World Immunisation Week: what has been achieved to date and what does the future hold?

This week marks ‘World Immunisation Week’ organised by the World Health Organisation (WHO).

The aim of World Immunisation Week is to celebrate and raise awareness of vaccinations in protecting and saving lives.

This year’s campaign is titled ‘Protected Together, #VaccinesWork’.

WHO reports that immunisation is one of the most cost-effective and reliable health care techniques.

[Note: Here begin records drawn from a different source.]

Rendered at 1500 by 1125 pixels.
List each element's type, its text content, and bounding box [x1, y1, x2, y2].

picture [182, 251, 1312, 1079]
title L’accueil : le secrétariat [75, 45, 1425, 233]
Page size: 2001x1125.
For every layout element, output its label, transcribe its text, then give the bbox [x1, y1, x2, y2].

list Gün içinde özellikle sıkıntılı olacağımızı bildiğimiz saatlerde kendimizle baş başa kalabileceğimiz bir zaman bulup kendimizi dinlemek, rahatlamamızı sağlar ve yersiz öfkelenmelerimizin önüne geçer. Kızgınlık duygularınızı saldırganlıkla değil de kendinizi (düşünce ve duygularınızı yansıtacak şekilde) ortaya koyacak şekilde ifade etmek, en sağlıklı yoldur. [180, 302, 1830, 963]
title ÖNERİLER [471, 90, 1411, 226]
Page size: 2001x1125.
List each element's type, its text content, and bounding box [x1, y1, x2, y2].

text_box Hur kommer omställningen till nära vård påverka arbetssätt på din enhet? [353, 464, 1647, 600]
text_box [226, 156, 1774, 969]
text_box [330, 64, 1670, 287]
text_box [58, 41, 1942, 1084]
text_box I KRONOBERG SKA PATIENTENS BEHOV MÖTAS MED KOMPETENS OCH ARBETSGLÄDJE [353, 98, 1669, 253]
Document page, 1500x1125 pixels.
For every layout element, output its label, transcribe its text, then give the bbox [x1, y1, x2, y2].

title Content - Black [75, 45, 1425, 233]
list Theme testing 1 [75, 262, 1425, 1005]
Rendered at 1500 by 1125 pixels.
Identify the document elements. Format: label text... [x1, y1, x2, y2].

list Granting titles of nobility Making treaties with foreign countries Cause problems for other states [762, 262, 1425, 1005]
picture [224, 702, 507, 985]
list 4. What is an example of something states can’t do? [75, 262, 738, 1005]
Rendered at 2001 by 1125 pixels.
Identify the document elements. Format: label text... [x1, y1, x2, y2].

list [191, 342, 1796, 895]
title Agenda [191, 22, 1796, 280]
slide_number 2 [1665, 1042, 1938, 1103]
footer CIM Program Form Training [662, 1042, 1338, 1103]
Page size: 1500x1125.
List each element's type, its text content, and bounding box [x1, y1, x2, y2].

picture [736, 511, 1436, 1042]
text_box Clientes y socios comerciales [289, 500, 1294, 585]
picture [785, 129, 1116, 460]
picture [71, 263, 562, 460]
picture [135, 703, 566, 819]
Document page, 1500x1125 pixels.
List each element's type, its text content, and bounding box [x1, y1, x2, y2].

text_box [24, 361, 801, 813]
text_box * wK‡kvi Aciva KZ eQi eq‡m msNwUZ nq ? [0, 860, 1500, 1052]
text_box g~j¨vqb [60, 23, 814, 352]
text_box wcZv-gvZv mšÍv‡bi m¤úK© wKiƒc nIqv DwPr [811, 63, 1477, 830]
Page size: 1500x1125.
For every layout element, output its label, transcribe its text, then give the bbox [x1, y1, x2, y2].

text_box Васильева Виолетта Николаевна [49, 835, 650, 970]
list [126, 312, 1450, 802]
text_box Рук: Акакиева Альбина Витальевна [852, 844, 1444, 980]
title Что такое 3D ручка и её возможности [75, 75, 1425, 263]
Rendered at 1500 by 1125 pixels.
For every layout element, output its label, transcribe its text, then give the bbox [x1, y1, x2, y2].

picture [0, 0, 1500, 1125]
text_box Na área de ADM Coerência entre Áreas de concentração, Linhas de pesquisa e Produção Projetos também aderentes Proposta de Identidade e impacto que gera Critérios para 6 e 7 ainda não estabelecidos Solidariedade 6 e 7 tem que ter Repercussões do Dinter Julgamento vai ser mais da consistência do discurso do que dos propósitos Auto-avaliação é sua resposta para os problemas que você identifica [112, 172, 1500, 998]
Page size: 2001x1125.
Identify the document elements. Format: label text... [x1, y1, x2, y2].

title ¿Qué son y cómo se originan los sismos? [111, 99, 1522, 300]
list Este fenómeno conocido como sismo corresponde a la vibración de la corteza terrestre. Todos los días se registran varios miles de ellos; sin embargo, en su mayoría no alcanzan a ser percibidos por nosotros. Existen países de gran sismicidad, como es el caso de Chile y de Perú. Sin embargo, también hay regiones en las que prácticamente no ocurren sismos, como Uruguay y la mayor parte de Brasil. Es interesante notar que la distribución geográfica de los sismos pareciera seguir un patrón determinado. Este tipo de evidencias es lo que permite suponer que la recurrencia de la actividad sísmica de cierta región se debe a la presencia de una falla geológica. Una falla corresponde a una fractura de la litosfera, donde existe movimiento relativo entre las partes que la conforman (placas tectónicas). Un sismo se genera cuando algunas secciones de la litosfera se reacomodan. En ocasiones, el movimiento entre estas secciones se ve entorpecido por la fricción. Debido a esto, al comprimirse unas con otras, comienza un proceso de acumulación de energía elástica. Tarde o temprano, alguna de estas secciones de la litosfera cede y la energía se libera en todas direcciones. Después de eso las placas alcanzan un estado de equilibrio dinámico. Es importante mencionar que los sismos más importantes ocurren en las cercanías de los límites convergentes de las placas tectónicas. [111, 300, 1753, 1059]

For example, every $1 spent on childhood immunisation returns $44 in socio-economic benefits.

Similarly, immunisations prevent up to 3 million deaths a year by protecting people from diphtheria, tetanus, pertussis and measles alone.

WHO is encouraging an increase in vaccinations in low and middle income countries, reporting that this could prevent 24 million people from falling into poverty due to health expenses by 2030.

Earlier in April WHO announced ambitious plans to use vaccinations to eliminate yellow fever from Africa by 2026.

Since 2000 vaccines have been responsible for an 84% reduction in measles deaths, and today only 3 countries in the world remain polio endemic (Afghanistan, Nigeria and Pakistan) compared to 125 in 1988.

Despite this significant progress 19.5 million children still do not receive basic vaccinations, with vaccination coverage stalling at 86%.

Last week, health experts warned that cases of malaria have stopped falling as mosquitos are becoming resistant to current treatment. A new vaccine for Malaria is currently being tested in Africa.

WHO has noted that the large scale displacement and emergencies currently occurring in the East Mediterranean Region (e.g. Afghanistan, Iraq, Syria, Yemen) has increased pressure on healthcare services and further reduced immunisation rates.

Dr Jaouad Mahjour, acting WHO Regional Director for the Eastern Mediterranean commented:

“Several countries in the Region, including some affected by emergencies have succeeded in maintaining strong immunization programmes. Latest estimates indicate that the regional average of DTP3 vaccination coverage was at 80%. Yet much remains to be done as unfortunately an estimated 3.7 million children missed their DTP3 in 2016, 92% of whom were in six countries affected by emergencies”

Dr Jaouad Mahjour emphasised that this week highlights the need to bring immunisation to all:

“National governments are committed to immunization, and a great deal of support is available from several partners, especially from Gavi, the Vaccine Alliance, for eligible countries. The necessary strategies and tools are available. Let us all use these major opportunities to maximize our efforts and achieve our immunization goals”.